A Libyan candidate standing in Friday’s General Election in Ireland has spoken of his fears for his family back home in the riot torn city of Benghazi.

Hussein Hamed, who claimed political asylum here in the 1990s, is standing as an independent candidate in the Dublin South constituency when Ireland goes to the polls on Friday.

But his election campaign has been overshadowed by trouble in his homeland as Libyans rebel against the reign of dictator Colonel Gaddafi.

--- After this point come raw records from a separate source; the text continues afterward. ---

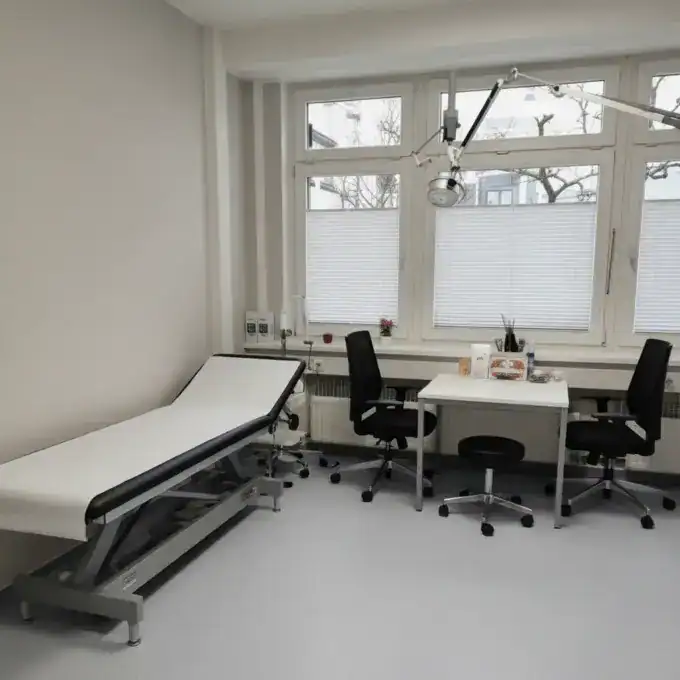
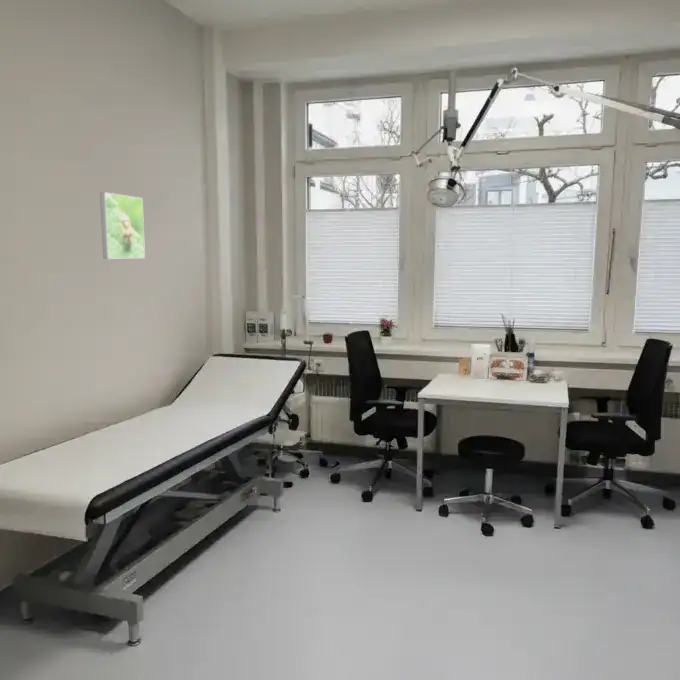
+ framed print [99,191,146,260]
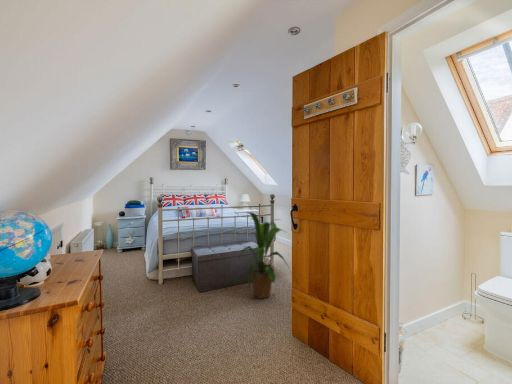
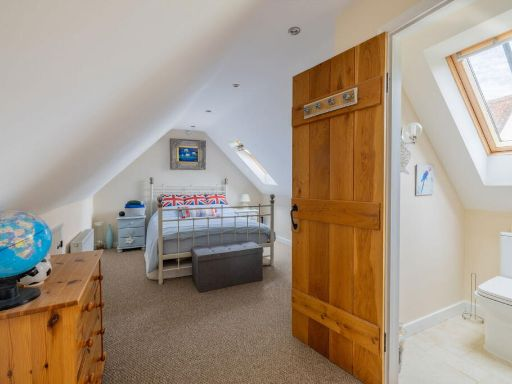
- house plant [236,211,293,300]
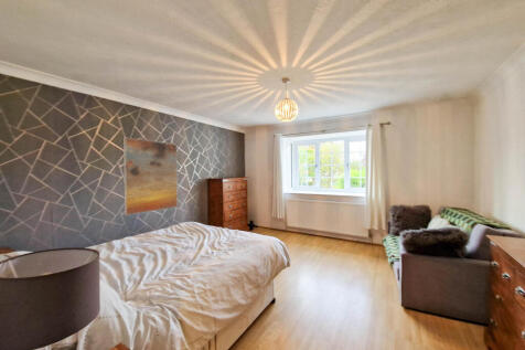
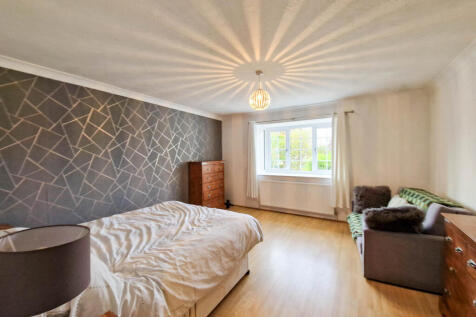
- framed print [122,137,179,216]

Civil Rights groups now believe over a hundred protestors have been killed by Colonel Gaddafi’s government forces in Hamed’s hometown of Benghazi while protests have spread to the streets of the capital, Tripoli.

“I haven’t been able to contact my family in Benghazi since Saturday. It is horrendous what is happening there,” Hamed told the Irish Times.

“My brother told me it is a massacre – they are using anti-aircraft weaponry against unarmed civilians and the hospitals cannot cope with the number injured. He said the international community must do something.”

Over 200 members of the Libyan community in Ireland took part in a Dublin rally on Sunday to protest against the treatment of the protestors by the Gaddafi regime.

National Congress of Libyan Opposition member Tawfiq al-Ghazwani, exiled to Dublin after spending 10 years in prison for political activism, also spoke to the Irish Times.

He said: “After over 40 years of oppression maybe this is our chance to liberate ourselves forever from the dictatorship.

“We will only know how many have died when we try to bury them.”

Meanwhile the Department of Foreign Affairs now says it has identified 10 Irish cities in Benghazi, including six employees of the Dublin based engineering firm Mercury Engineering.

All 10 are understood to be safe but efforts are being made to move them from the troubled city once it is safe to do so.